The problem involves comparing the wavelengths of specific lines in the Lyman and Balmer series for hydrogen and hydrogen-like ions. The Lyman series corresponds to transitions to the n=1 energy level, while the Balmer series corresponds to transitions to the n=2 level.
Key Concepts
- Lyman Series: Transitions to n=1 (ultraviolet region).
- Balmer Series: Transitions to n=2 (visible region).
Wavelength Calculation
The wavelength for the Lyman series can be calculated using the formula:
λ = RZ²(1/n₁² - 1/n₂²)
For the first line of the Lyman series (n₂=2, n₁=1):
λ₁ = RZ²(1/1² - 1/2²) = RZ²(1 - 1/4) = RZ²(3/4)
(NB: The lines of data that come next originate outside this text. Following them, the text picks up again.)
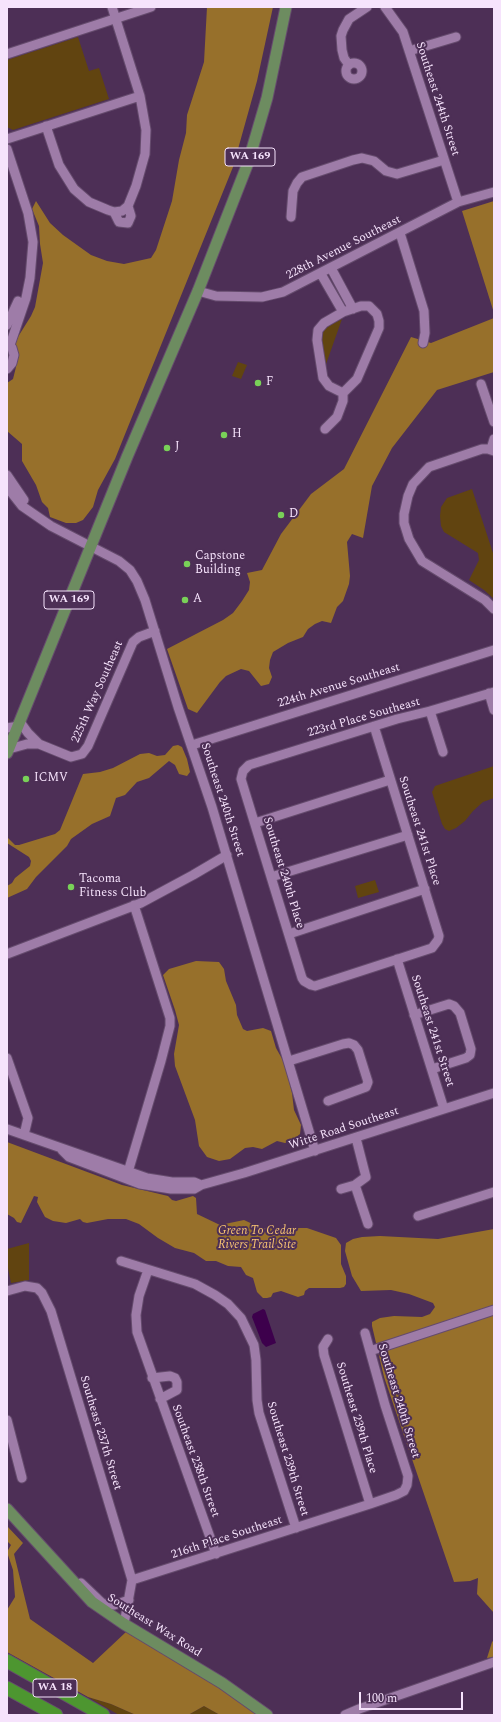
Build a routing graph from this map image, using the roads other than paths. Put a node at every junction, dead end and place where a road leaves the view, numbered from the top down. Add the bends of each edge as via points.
1 (112, 7) edge
2 (151, 7) edge
3 (286, 7) edge
4 (367, 7) edge
5 (385, 7) edge
6 (116, 19) junction
7 (456, 37) dead end
8 (409, 51) junction
9 (7, 54) edge
10 (349, 65) dead end
11 (140, 96) junction
12 (46, 126) junction
13 (7, 139) edge
14 (7, 148) edge
15 (444, 160) junction
16 (7, 169) edge
17 (494, 192) edge
18 (458, 202) junction
19 (121, 210) junction
20 (291, 217) dead end
21 (400, 233) junction
22 (331, 268) junction
23 (321, 274) junction
24 (198, 292) junction
25 (353, 308) junction
26 (343, 312) junction
27 (7, 325) edge
28 (9, 343) edge
29 (423, 343) dead end
30 (7, 369) edge
31 (481, 384) dead end
32 (343, 393) junction
33 (494, 422) edge
34 (325, 429) dead end
35 (494, 439) edge
36 (492, 450) edge
37 (7, 475) edge
38 (7, 488) edge
39 (32, 512) junction
40 (91, 548) junction
41 (494, 609) edge
42 (155, 631) junction
43 (494, 650) edge
44 (491, 692) edge
45 (494, 710) edge
46 (430, 711) junction
47 (19, 724) junction
48 (374, 726) junction
49 (7, 728) edge
50 (39, 744) junction
51 (192, 745) junction
52 (8, 750) edge
53 (443, 752) dead end
54 (243, 771) joint
55 (390, 780) junction
56 (255, 823) junction
57 (408, 835) junction
58 (227, 855) junction
59 (271, 877) junction
60 (425, 889) junction
61 (134, 906) junction
62 (289, 934) junction
63 (7, 954) edge
64 (397, 959) junction
65 (414, 1015) junction
66 (7, 1058) edge
67 (289, 1061) junction
68 (432, 1069) junction
69 (494, 1094) edge
70 (328, 1101) dead end
71 (444, 1109) junction
72 (7, 1129) edge
73 (24, 1135) junction
74 (356, 1138) junction
75 (62, 1150) junction
76 (315, 1151) junction
77 (89, 1165) junction
78 (128, 1172) junction
79 (201, 1185) junction
80 (355, 1185) junction
81 (341, 1189) dead end
82 (494, 1192) edge
83 (418, 1216) dead end
84 (368, 1224) dead end
85 (121, 1261) dead end
86 (148, 1270) junction
87 (7, 1291) edge
88 (494, 1310) edge
89 (365, 1333) dead end
90 (328, 1339) dead end
91 (370, 1350) junction
92 (152, 1378) junction
93 (160, 1400) junction
94 (7, 1420) edge
95 (408, 1476) joint
96 (22, 1478) dead end
97 (370, 1504) junction
98 (7, 1509) edge
99 (296, 1528) junction
100 (216, 1554) junction
101 (68, 1576) junction
102 (132, 1580) junction
103 (128, 1600) junction
104 (124, 1624) junction
105 (7, 1661) edge
106 (494, 1662) edge
107 (7, 1688) edge
108 (7, 1694) edge
109 (55, 1715) edge
110 (103, 1715) edge
111 (267, 1715) edge
112 (345, 1715) edge

1 - 6 street
2 - 6 street
3 - 24 main road, WA 169 via 267,98 248,163
4 - 10 street via 349,19 341,36 344,58
5 - 8 street, Southeast 244th Street via 403,32
6 - 9 street
6 - 11 street
7 - 8 street
8 - 15 street, Southeast 244th Street
11 - 12 street
11 - 19 street via 146,130 145,154 136,186
12 - 13 street
12 - 19 street via 59,165 71,186 99,208
14 - 28 street via 28,213 33,242 26,298
15 - 18 street, Southeast 244th Street
15 - 20 street via 397,174 386,171 374,161 362,158 302,177 293,191
16 - 27 street via 22,216 27,246 23,286
17 - 18 street, 228th Avenue Southeast
18 - 21 street, 228th Avenue Southeast
19 - 19 street via 119,222 128,223 131,216
21 - 22 street, 228th Avenue Southeast
21 - 29 street via 424,310
22 - 23 street, 228th Avenue Southeast
22 - 25 street
23 - 24 street, 228th Avenue Southeast via 283,292 262,297 216,296
23 - 26 street
24 - 40 main road, WA 169
25 - 26 street
25 - 32 street via 370,306 377,314 379,328 358,379
26 - 32 street via 321,326 317,340 323,378 329,386
28 - 30 street via 13,359
31 - 33 street
32 - 34 street via 337,417
35 - 36 street
36 - 41 street via 482,449 429,467 409,492 404,523 409,539 422,561 485,600
37 - 39 street, Southeast 240th Street
38 - 39 street, Southeast 240th Street via 22,506
39 - 40 street, Southeast 240th Street via 51,526
40 - 42 street, Southeast 240th Street via 119,561 134,575
40 - 47 main road, WA 169
42 - 50 street, 225th Way Southeast via 133,642 85,752 71,757
42 - 51 street, Southeast 240th Street
43 - 51 street, 224th Avenue Southeast
44 - 45 street
44 - 46 street, 223rd Place Southeast
46 - 48 street, 223rd Place Southeast
46 - 53 street
47 - 49 street
47 - 50 street
47 - 52 main road, WA 169
48 - 54 street, 223rd Place Southeast via 249,765
48 - 55 street, Southeast 241st Place
50 - 52 street via 27,744
51 - 58 street, Southeast 240th Street
54 - 56 street, Southeast 240th Place via 241,779
55 - 56 street
55 - 57 street, Southeast 241st Place
56 - 59 street, Southeast 240th Place
57 - 59 street
57 - 60 street, Southeast 241st Place
58 - 61 street
58 - 67 street, Southeast 240th Street
59 - 62 street, Southeast 240th Place
60 - 62 street
60 - 64 street, Southeast 241st Place via 439,936 437,943 432,948
61 - 63 street
61 - 78 street via 170,1018 170,1026
62 - 64 street, Southeast 240th Place via 304,981 315,986
64 - 65 street, Southeast 241st Street
65 - 68 street, Southeast 241st Street
65 - 68 street via 449,1004 460,1013 471,1049 470,1055
66 - 73 street via 28,1118
67 - 70 street via 343,1044 354,1045 368,1082 366,1086
67 - 76 street, Southeast 240th Street
68 - 71 street, Southeast 241st Street
69 - 71 street, Witte Road Southeast
71 - 74 street, Witte Road Southeast
72 - 73 street, Witte Road Southeast
73 - 75 street, Witte Road Southeast
74 - 76 street, Witte Road Southeast
74 - 80 street via 366,1177
75 - 77 street, Witte Road Southeast via 69,1157
75 - 78 street, Witte Road Southeast
76 - 79 street, Witte Road Southeast
77 - 78 street via 96,1164 118,1173
77 - 79 street, Witte Road Southeast via 155,1188 184,1190
78 - 79 street, Witte Road Southeast via 156,1180 194,1182
80 - 81 street
80 - 84 street
82 - 83 street
85 - 86 street, Southeast 239th Street
86 - 92 street, Southeast 238th Street via 136,1315 137,1332
86 - 99 street, Southeast 239th Street via 195,1284 228,1304 241,1318 254,1346 259,1413
87 - 102 street, Southeast 237th Street via 25,1286 37,1288 51,1311
88 - 91 street
89 - 91 street, Southeast 240th Street
90 - 97 street, Southeast 239th Place via 323,1347 324,1355
91 - 95 street, Southeast 240th Street
92 - 93 street, Southeast 238th Street
92 - 93 street, Southeast 238th Street via 170,1376 177,1382 177,1390
93 - 100 street, Southeast 238th Street
94 - 96 street
95 - 97 street, 216th Place Southeast via 404,1490
97 - 99 street, 216th Place Southeast
98 - 101 main road, Southeast Wax Road
99 - 100 street, 216th Place Southeast
100 - 102 street, 216th Place Southeast
101 - 103 street via 79,1581 108,1605
101 - 104 main road, Southeast Wax Road via 92,1602
102 - 103 street, Southeast 237th Street
103 - 104 street, Southeast 237th Street
104 - 111 main road, Southeast Wax Road via 222,1683
105 - 110 highway, WA 18
106 - 112 street
107 - 109 highway, WA 18
108 - 109 highway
For the second line of the Balmer series (n₂=3, n₁=2):
λ₂ = RZ²(1/2² - 1/3²) = RZ²(1/4 - 1/9) = RZ²(5/36)
Setting the Wavelengths Equal
Since the problem states that these wavelengths are equal:
RZ²(3/4) = RZ²(5/36)
Solving for Z
Canceling RZ² from both sides (assuming Z is not zero):
3/4 = 5/36
Cross-multiplying gives:
3 * 36 = 5 * 4
108 = 20, which is incorrect.
Instead, we should find Z such that:
3/4 = 5/(36Z²)
Cross-multiplying leads to:
3 * 36Z² = 20
Z² = 20/108 = 5/27
Z = √(5/27) which simplifies to Z = 2.
Final Answer
The atomic number Z of the hydrogen-like ion is 2.